■ PROBLEMA ASSEGNATO A ■
Elenca le cose che, nel brano selezionato, si trovano all'interno della scatola collegata alla tastiera.
■ PROBLEMA ASSEGNATO B ■
Secondo il brano selezionato, che cosa noterebbe lo spettatore appena dietro la sedia di chi scrive?
■ PROBLEMA ASSEGNATO C ■
Estendi il brano selezionato, quello sulla serata in salotto davanti al televisore, riprendendo dopo la sua ultima frase.

■ BRANO SELEZIONATO ■
-- -- --
Sono le dieci e venti, il salotto è caldo e accogliente grazie all’aria tiepida che emana dalla stufa a pellet. I gatti sono tutti stravaccati in fila sul tappeto, a godersi il clima affatto invernale, il cane sta poco più in là, steso su un cuscino accanto al caminetto. Dorme, o forse finge. Probabilmente finge, che ogni volta che mi alzo dalla sedia spalanca gli occhi e drizza le orecchie, sperando di vedermi indossare la giacca e portarlo un po’ a spasso.
Tutto ciò di cui ho bisogno è a portata di mano, i fumetti, la musica, i videogiochi, tutto all’interno di quella scatola collegata alla tastiera su cui scrivo. Se ho fame la cioccolata è appena più in là del mio braccio, se ho sete non ho che da alzarmi e servirmi uno dei diversi alcolici a disposizione.
Ho lo stomaco pieno, il frigo è pieno di leccornie, e ho la fortuna di vivere con un’ottima cuoca.

Ma allora perché sono infelice?

Bisognerebbe che la telecamera che inquadra la mia vita indietreggiasse di un paio di metri, allargando il campo visivo oltre le mie spalle. Lo spettatore noterebbe allora un televisore acceso, appena dietro la mia sedia, e sul divano al lato opposto una ragazza coi capelli color arancia però marrone.
Lasciate perdere la ragazza, si irrita quando viene guardata, e quando si irrita le si forma del gas nella pancia e dopo un po’ bisogna aprire le finestre; concentratevi invece sul televisore:
se ci fosse anche l’audio, nel film della mia vita, e non vedo perché non dovrebbe esserci, che non è mica la vita di Buster Keaton, si sentirebbe una voce lagnosa, che parla con un forte accento del centroitalia, e canna ogni doppia.
Questa voce racconterebbe della scomparsa di una poveraccia che viveva per strada e mangiava quel che trovava nei cassonetti, e tutti i vicini la schifavano e la mandavano via a calci, ma quand’è sparita e sono arrivati i giornalisti a preparare il servizio si sono schierati tutti in strada a dire che poveretta era tanto brava e ci manca tanto e speriamo di trovarla, poi si parla di un’altra, che forse l’hanno ammazzata, trent’anni fa, e intervistano uno che dice che forse si, l’ha vista infilarsi in un portone, e la polizia è entrata nello stesso portone trent’anni dopo per vedere se trovava delle tracce, poi è uscita scuotendo la testa, e si è visto che trent’anni dopo quel portone è l’ingresso della Upim, e la conduttrice in studio chiede agli spettatori se qualcuno per caso ha visto qualcosa di utile per le indagini, per esempio un maglioncino a righe che era in saldo giovedì e sabato quando c’è andata lei era già finito, però magari ne è rimasto uno infilato fra le pashmina.
-- -- --
■ MATERIALE RACCOLTO ■
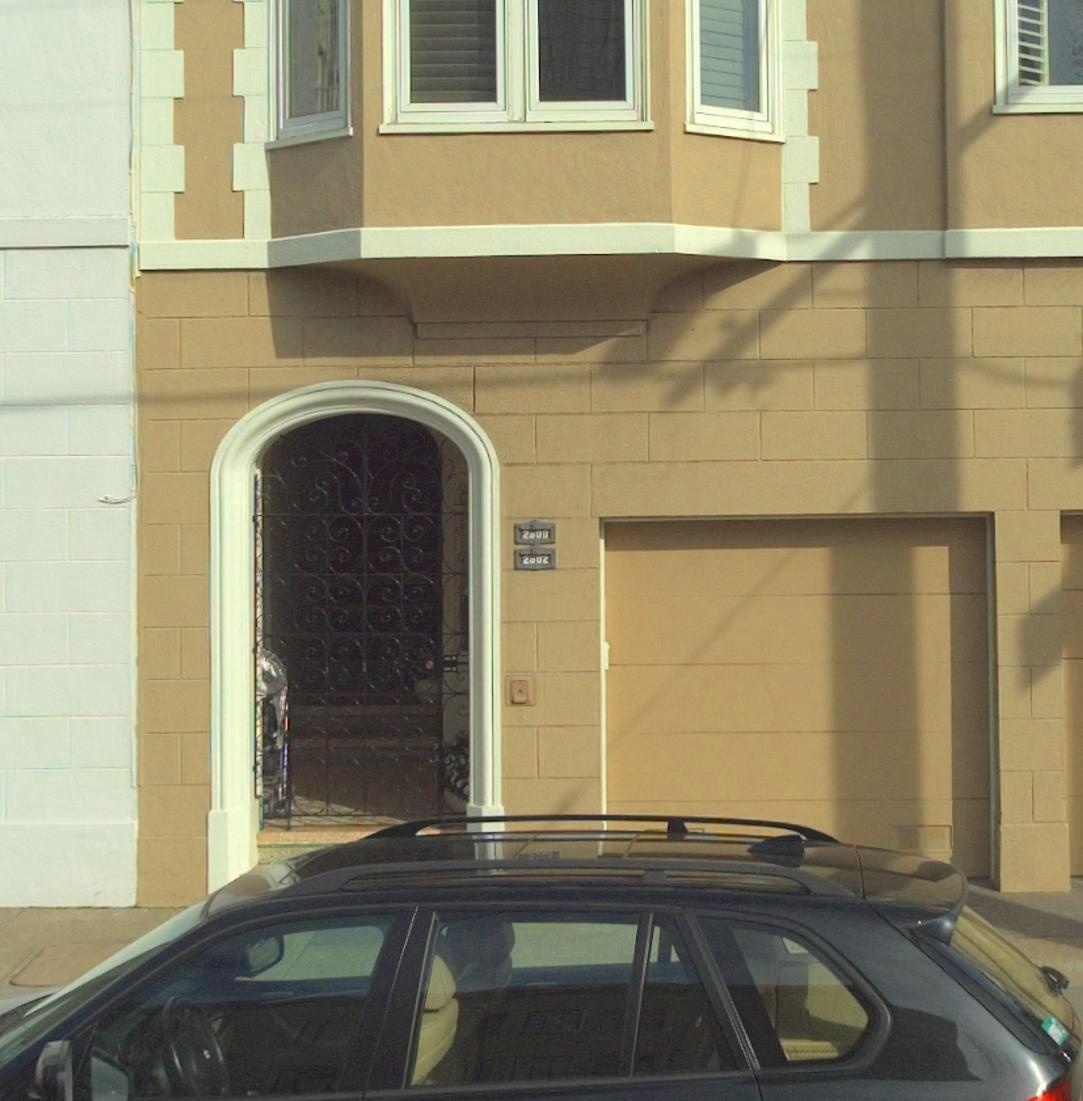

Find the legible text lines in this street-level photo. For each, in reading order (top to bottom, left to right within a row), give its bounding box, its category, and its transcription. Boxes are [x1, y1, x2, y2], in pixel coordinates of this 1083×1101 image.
-- -- --
■ RISULTATO DEL COMPITO A ■
I fumetti, la musica, i videogiochi.

■ RISULTATO DEL COMPITO B ■
Un televisore acceso.

■ RISULTATO DEL COMPITO C ■
Ora la telecamera torna a inquadrare me e la mia faccia triste, e anche lo spettatore più ingenuo a questo punto capirà che il mio stato d’animo e la trasmissione televisiva sono strettamente collegati.

Ebbene si, sono infelice nonostante gli agi che mi circondano, perché la mia fidanzata mi impone di vedere Chilavisto.
Per carità, una trasmissione ben fatta quanto vuoi, utilissima e ci mancherebbe, e meno male che c’è, che tante persone sono state ritrovate grazie a questi giornalisti volenterosi, anche quello che ce l’aveva messa tutta per sparire perché doveva dei soldi a una nota famiglia mafiosa, finché centinaia di persone hanno telefonato in redazione per segnalare di averlo visto in sudamerica, in un night, insieme a quattro puttanoni, che lasciava mance pazzesche al cameriere, e a quel punto è sparito davvero, e dove sarà andato, e alla fine lo trovano, in un fosso di una qualche città sudamericana, con un buco in faccia dove di solito uno ha la fronte.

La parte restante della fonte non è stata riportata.